What is required: Set down every entry again word for word, please, but skip the pictures.

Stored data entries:
# # # #

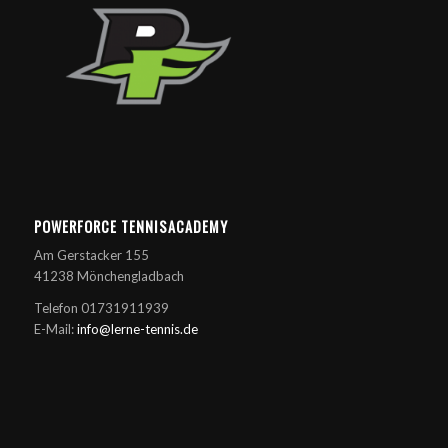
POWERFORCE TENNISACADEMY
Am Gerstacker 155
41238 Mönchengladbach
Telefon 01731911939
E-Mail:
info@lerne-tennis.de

# # # #

Response below:
POWERFORCE TENNISACADEMY
Am Gerstacker 155
41238 Mönchengladbach
Telefon 01731911939
E-Mail:
info@lerne-tennis.de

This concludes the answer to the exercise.